**ASSIGNMENT**:
Leave out the pictures and repeat exactly the lines from the one containing "[175,415,230,430] N-API ->" through the end of the records.

**Stored records**:

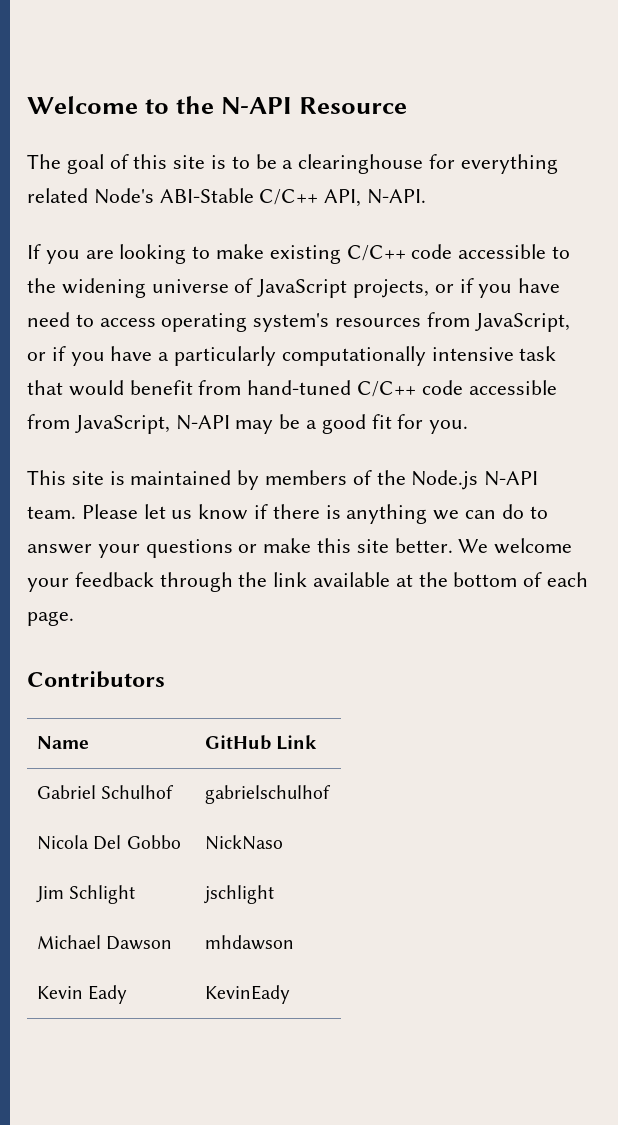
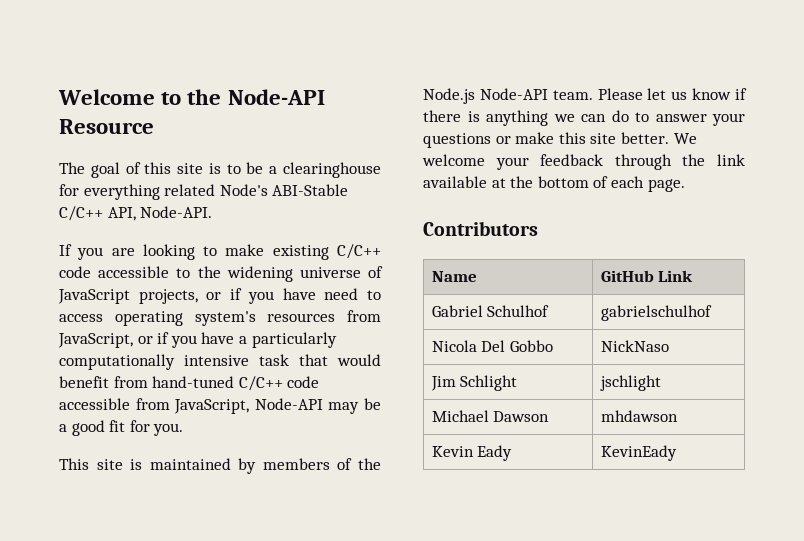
[221,97,293,114] N-API -> [227,89,325,105] Node-API
[367,189,427,204] N-API. -> [140,206,213,218] Node-API.
[175,415,230,430] N-API -> [254,398,323,410] Node-API
[484,471,539,486] N-API -> [479,88,548,100] Node-API

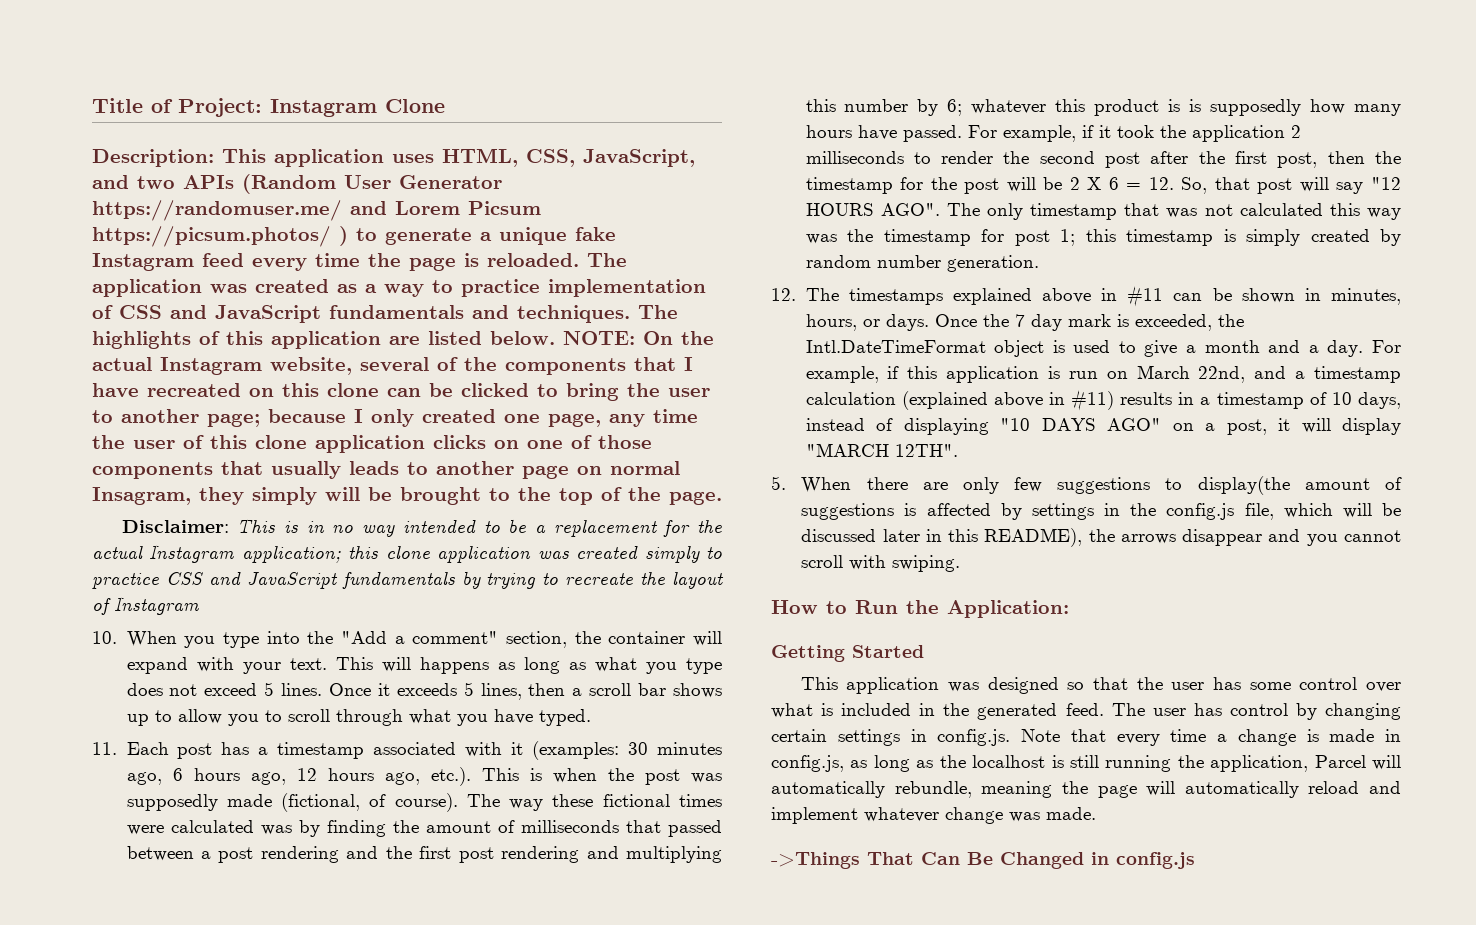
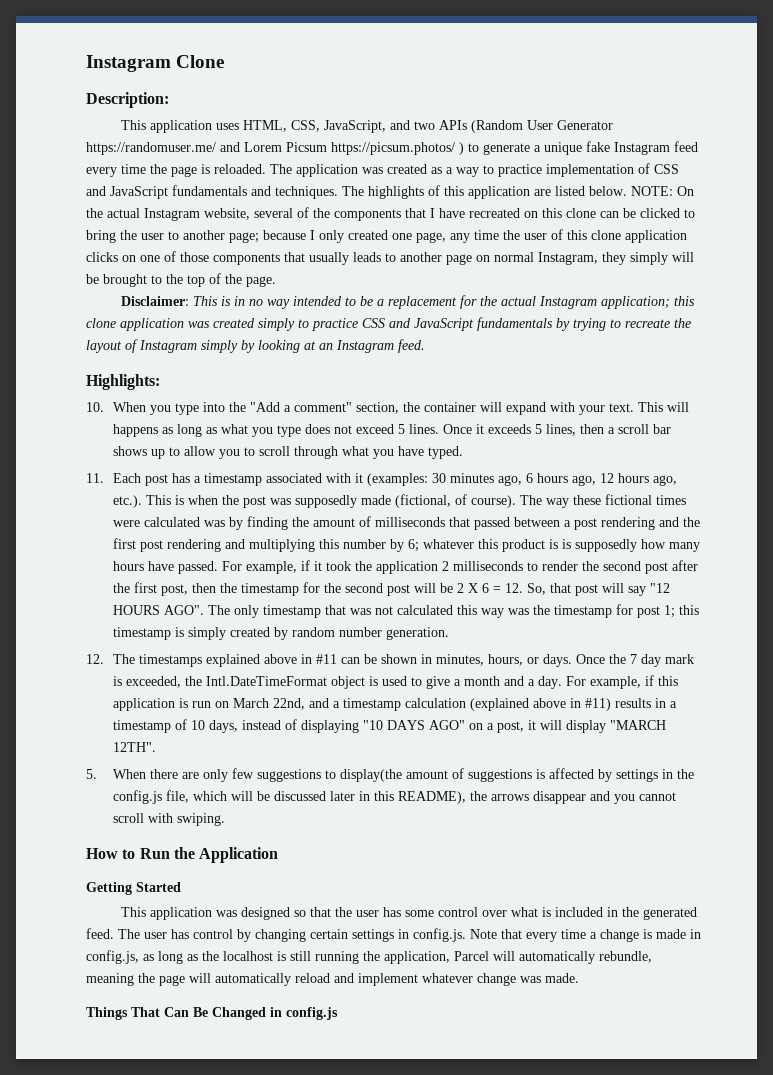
[92,98,262,117] Title of Project: -> (86, 63) none
(214, 158) none -> (169, 100) //
[92,487,191,505] Insagram, -> [538,252,598,265] Instagram,
(199, 606) none -> [201,339,425,353] [86,374,160,390] simply by looking at an Instagram feed. // Highlights:
(957, 183) none -> [345,583,384,593] second
[947,600,1069,618] Application: -> [199,847,279,863] Application
[771,852,860,869] ->Things -> [86,1007,128,1020] Things

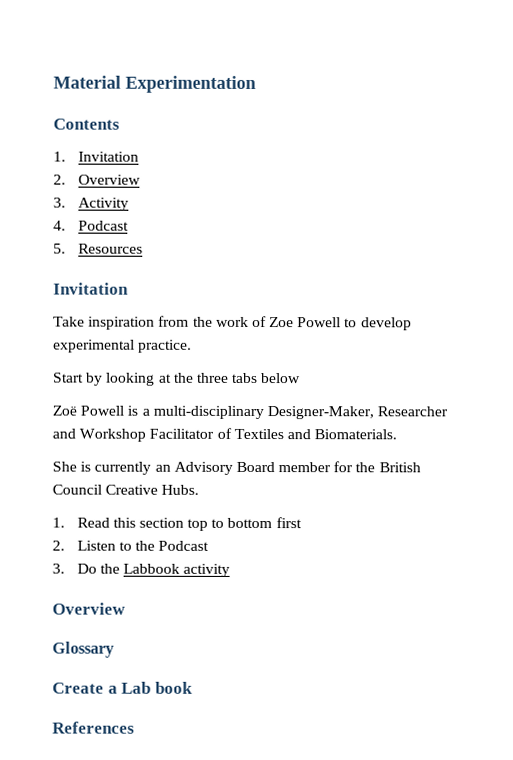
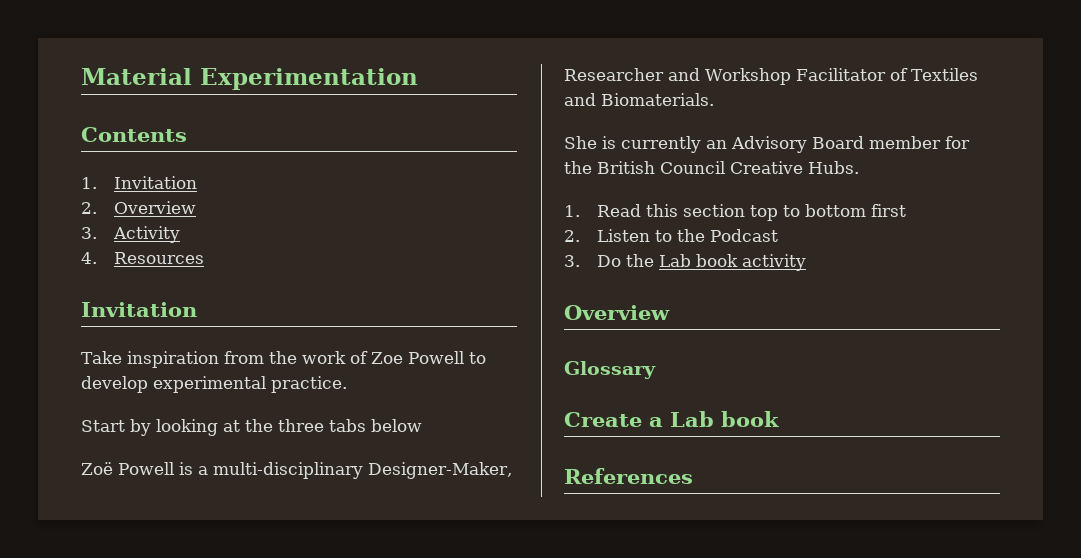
[77,220,129,231] [53,243,66,254] Podcast // 5. -> (97, 258) none
[122,563,180,574] Labbook -> [658,254,738,267] Lab book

**EXERCISE RESPONSE**:
[175,415,230,430] N-API -> [254,398,323,410] Node-API
[484,471,539,486] N-API -> [479,88,548,100] Node-API

[92,98,262,117] Title of Project: -> (86, 63) none
(214, 158) none -> (169, 100) //
[92,487,191,505] Insagram, -> [538,252,598,265] Instagram,
(199, 606) none -> [201,339,425,353] [86,374,160,390] simply by looking at an Instagram feed. // Highlights:
(957, 183) none -> [345,583,384,593] second
[947,600,1069,618] Application: -> [199,847,279,863] Application
[771,852,860,869] ->Things -> [86,1007,128,1020] Things

[77,220,129,231] [53,243,66,254] Podcast // 5. -> (97, 258) none
[122,563,180,574] Labbook -> [658,254,738,267] Lab book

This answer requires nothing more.